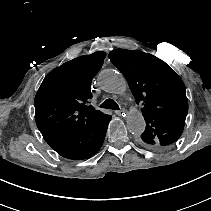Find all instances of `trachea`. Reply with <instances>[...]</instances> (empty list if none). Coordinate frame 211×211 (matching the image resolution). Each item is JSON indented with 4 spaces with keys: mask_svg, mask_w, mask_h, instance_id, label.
<instances>
[{
    "mask_svg": "<svg viewBox=\"0 0 211 211\" xmlns=\"http://www.w3.org/2000/svg\"><path fill=\"white\" fill-rule=\"evenodd\" d=\"M100 108L104 109H112V110H119L118 104L113 99H106L100 106Z\"/></svg>",
    "mask_w": 211,
    "mask_h": 211,
    "instance_id": "trachea-1",
    "label": "trachea"
}]
</instances>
::::::
## Goal
Please write out the records above again, substituting "Coordinate space" for "Coordinate frame" and keeping everything else the same. Omit the pictures.

## Solution to the exercise
Find all instances of `trachea`. Reply with <instances>[...]</instances> (empty list if none). Coordinate space 211×211 (matching the image resolution). Each item is JSON indented with 4 spaces with keys: mask_svg, mask_w, mask_h, instance_id, label.
<instances>
[{
    "mask_svg": "<svg viewBox=\"0 0 211 211\" xmlns=\"http://www.w3.org/2000/svg\"><path fill=\"white\" fill-rule=\"evenodd\" d=\"M100 108L104 109H112V110H119L118 104L113 99H106L100 106Z\"/></svg>",
    "mask_w": 211,
    "mask_h": 211,
    "instance_id": "trachea-1",
    "label": "trachea"
}]
</instances>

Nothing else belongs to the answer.